Action item
Could you copy out everything from the line containing "2015, 2016, 2017, 2019, 2020, 2021" down to the end of the records, changing "widest spread" to "largest range" and leaving all else unchanged, but without the pictures?
### Dataset records
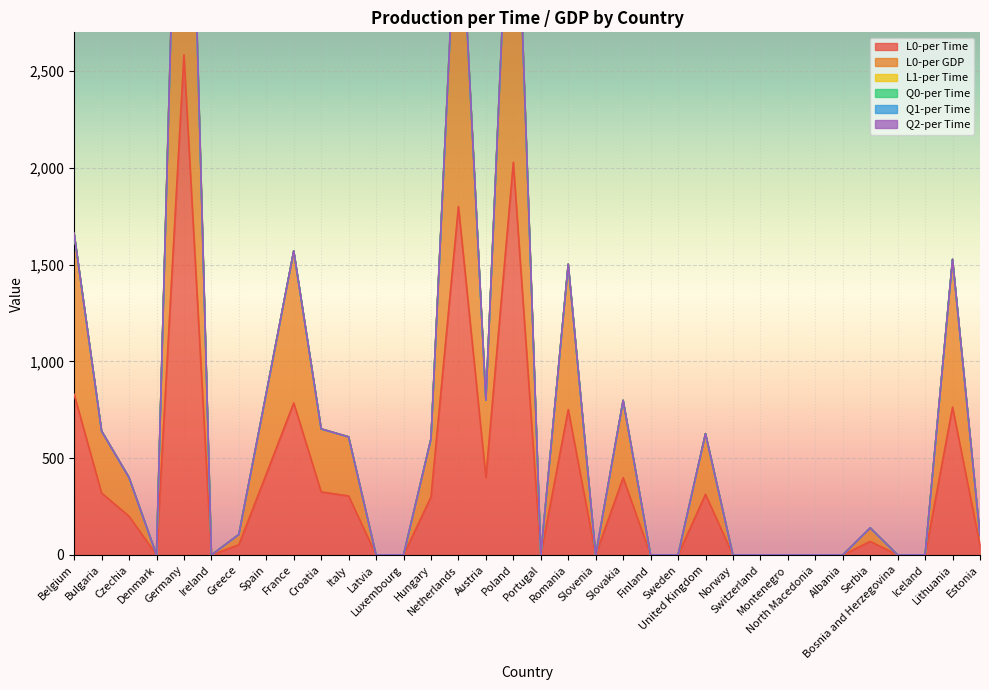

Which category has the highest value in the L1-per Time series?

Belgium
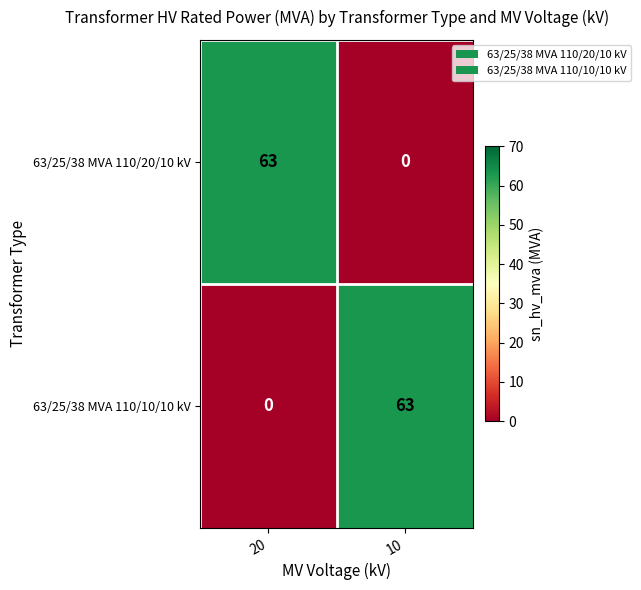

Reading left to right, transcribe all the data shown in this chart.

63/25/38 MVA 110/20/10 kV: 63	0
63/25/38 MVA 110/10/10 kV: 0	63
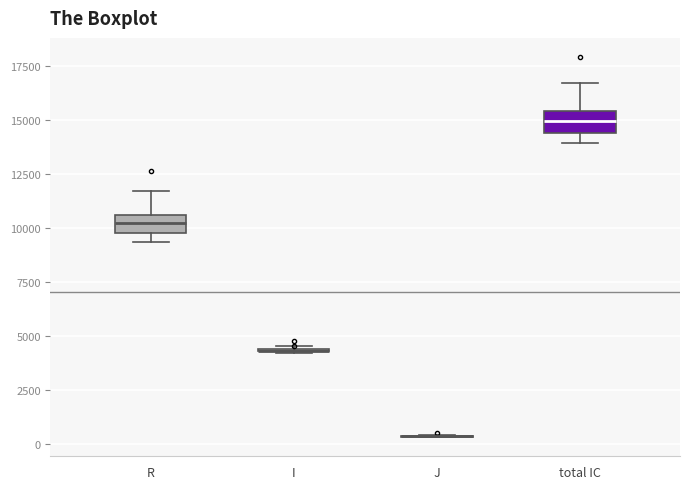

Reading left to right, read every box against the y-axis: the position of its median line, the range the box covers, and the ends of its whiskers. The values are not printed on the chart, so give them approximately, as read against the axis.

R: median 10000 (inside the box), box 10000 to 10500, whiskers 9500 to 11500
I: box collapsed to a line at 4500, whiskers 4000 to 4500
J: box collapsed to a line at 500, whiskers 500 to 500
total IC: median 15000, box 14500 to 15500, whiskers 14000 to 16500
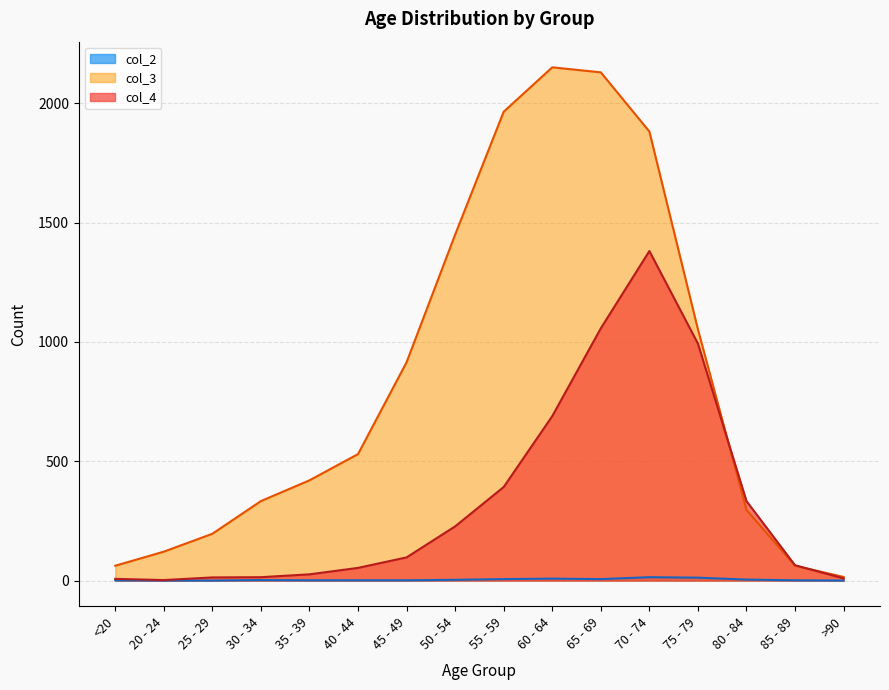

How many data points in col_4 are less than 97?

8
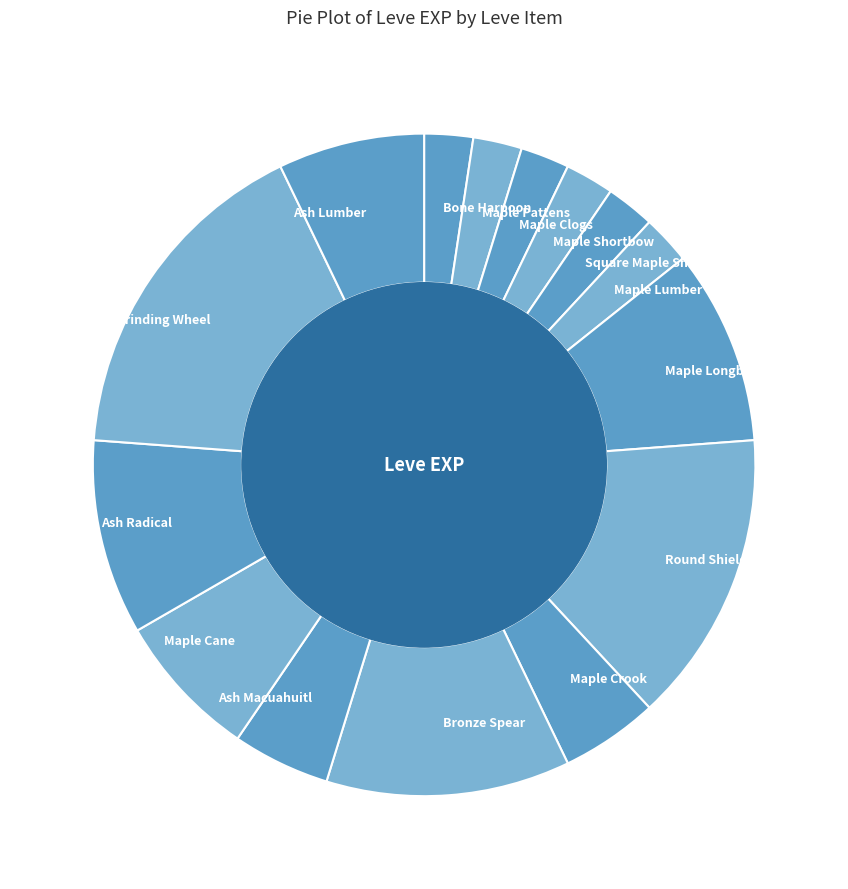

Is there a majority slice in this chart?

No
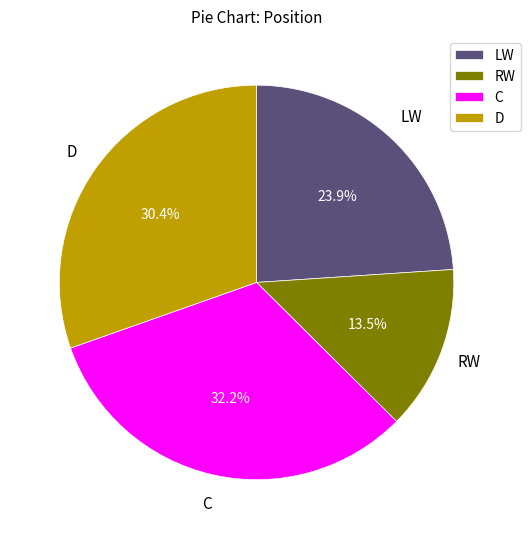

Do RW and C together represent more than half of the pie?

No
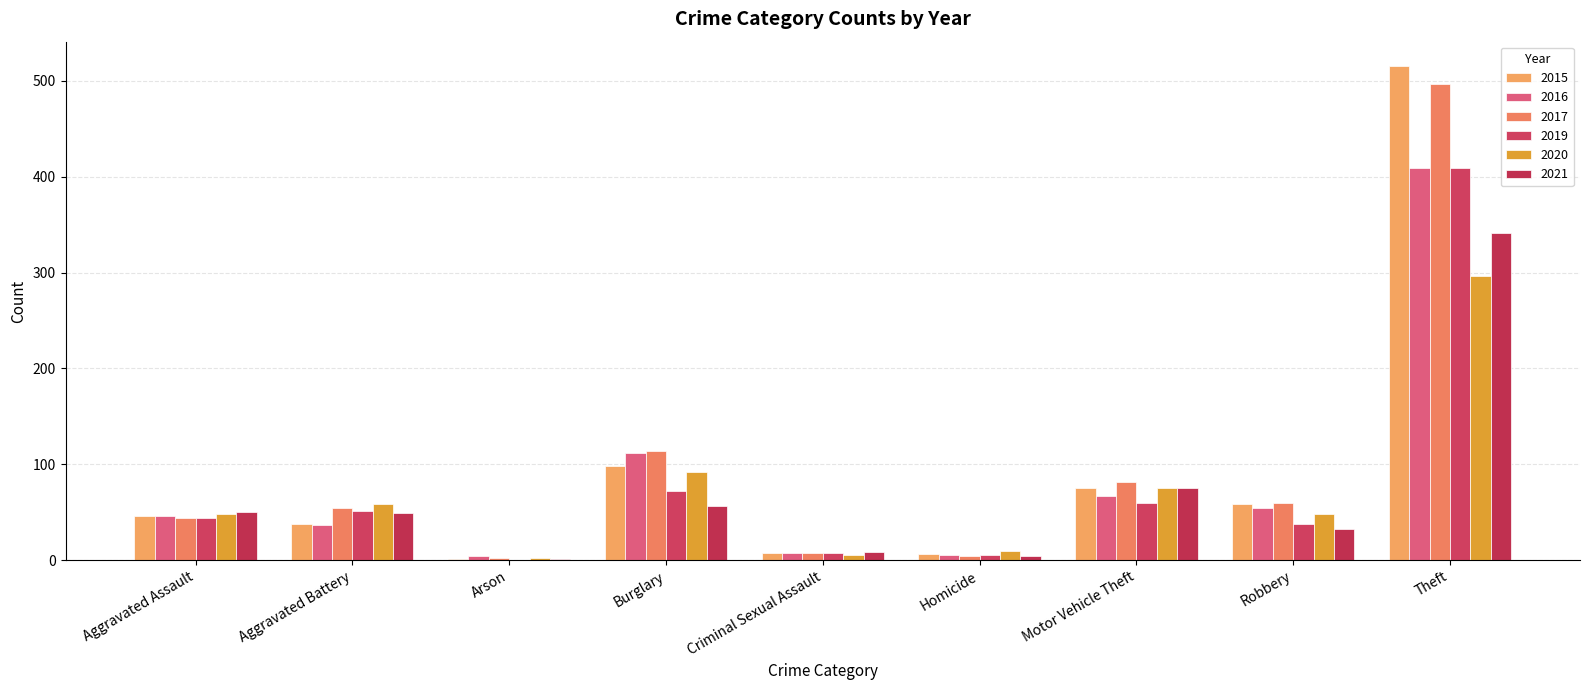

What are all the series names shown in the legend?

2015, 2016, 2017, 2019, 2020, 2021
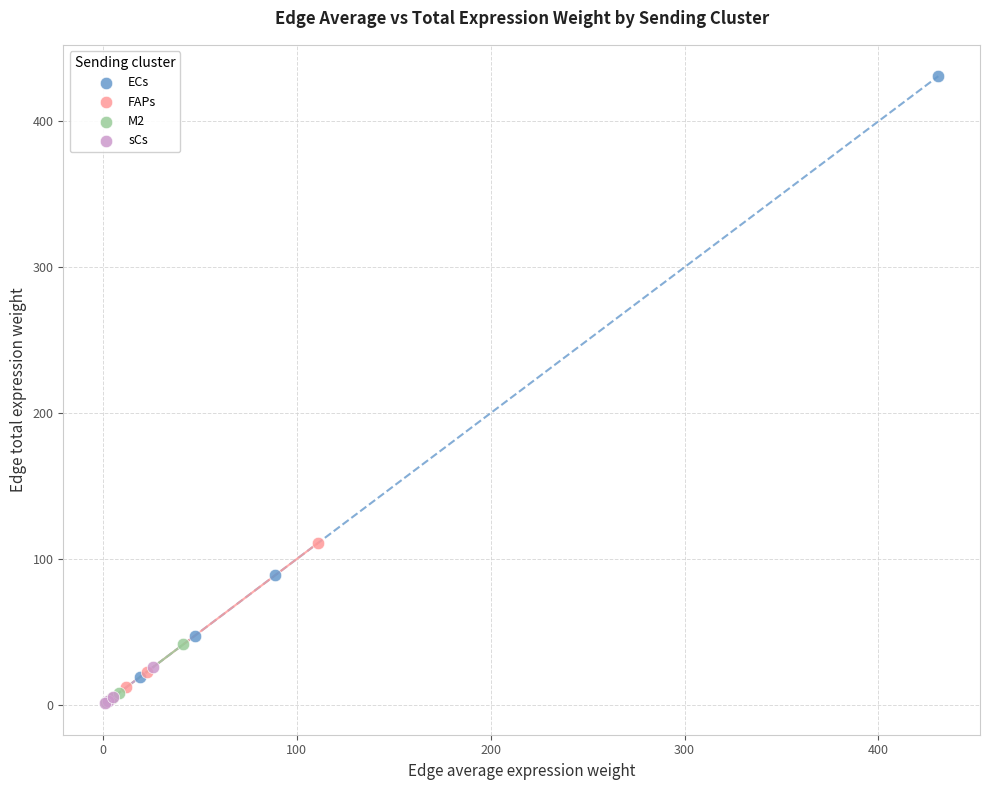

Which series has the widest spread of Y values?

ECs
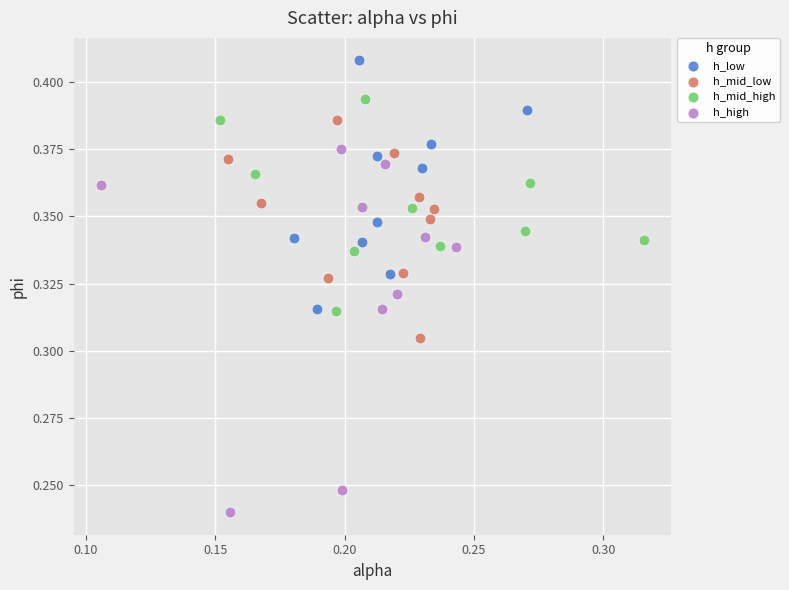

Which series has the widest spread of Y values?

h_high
######
Answer to the problem
2015, 2016, 2017, 2019, 2020, 2021

Which series has the largest range of Y values?

ECs

Which series has the largest range of Y values?

h_high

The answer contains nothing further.